Le porte-parole a déclaré que Dataworks ne commenterait pas publiquement si elle avait averti le gouvernement australien des risques pesant sur sa capacité à continuer de maintenir le registre BetStop en cas d’effondrement de l’entreprise.
« Dataworks n’a à aucun moment évalué sa situation financière comme présentant un risque pour la continuité du service, et elle ne considère pas qu’un tel risque existe aujourd’hui », a déclaré le porte-parole.
Dataworks a reçu le contrat pour maintenir BetStop après que l’opérateur initial, Big Village, soit entré en administration volontaire avant le lancement du registre.
L’Australian Communications and Media Authority (ACMA), qui réglemente les jeux d’argent en ligne et est chargée de superviser BetStop, a déclaré qu’elle était en contact régulier avec Dataworks au sujet de « ses performances par rapport à ses exigences contractuelles ».
« L’ACMA a fait preuve d’une diligence raisonnable approfondie en nommant Dataworks pour gérer le registre. Cela comprenait la prise en compte de tout conflit d’intérêts réel, potentiel ou perçu. L’ACMA continue de gérer le contrat conformément aux dispositions de gouvernance et d’assurance établies », a déclaré le porte-parole de l’ACMA.
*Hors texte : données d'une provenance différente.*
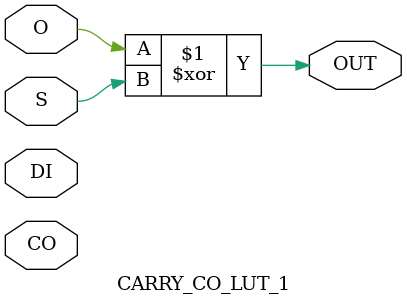
<source format=v>
module CARRY_CO_LUT_1(input CO, input O, input S, input DI, output OUT);
assign OUT = O ^ S;
endmodule
</source>
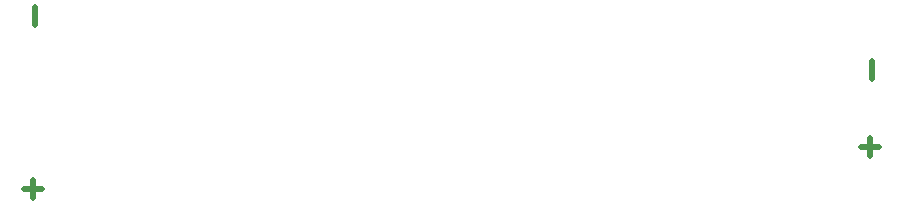
<source format=gbp>
G04 #@! TF.GenerationSoftware,KiCad,Pcbnew,(5.1.2)-2*
G04 #@! TF.CreationDate,2019-10-31T11:57:37-10:00*
G04 #@! TF.ProjectId,buck converter,6275636b-2063-46f6-9e76-65727465722e,rev?*
G04 #@! TF.SameCoordinates,Original*
G04 #@! TF.FileFunction,Paste,Bot*
G04 #@! TF.FilePolarity,Positive*
%FSLAX46Y46*%
G04 Gerber Fmt 4.6, Leading zero omitted, Abs format (unit mm)*
G04 Created by KiCad (PCBNEW (5.1.2)-2) date 2019-10-31 11:57:37*
%MOMM*%
%LPD*%
G04 APERTURE LIST*
%ADD10C,0.500000*%
G04 APERTURE END LIST*
D10*
X99710857Y-47244095D02*
X99710857Y-48767904D01*
X100329904Y-62626857D02*
X98806095Y-62626857D01*
X99568000Y-63388761D02*
X99568000Y-61864952D01*
X170576857Y-51816095D02*
X170576857Y-53339904D01*
X171195904Y-59070857D02*
X169672095Y-59070857D01*
X170434000Y-59832761D02*
X170434000Y-58308952D01*
M02*

</source>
Le porte-parole de l’ACMA a fait référence à un examen de BetStop effectué en décembre, qui a révélé que ses performances étaient conformes aux attentes.
Un porte-parole de la ministre des Communications, Anika Wells, a déclaré que « le gouvernement s’attend à ce que l’ACMA continue de travailler avec l’opérateur pour garantir que le registre apporte une aide aux personnes qui en ont besoin ».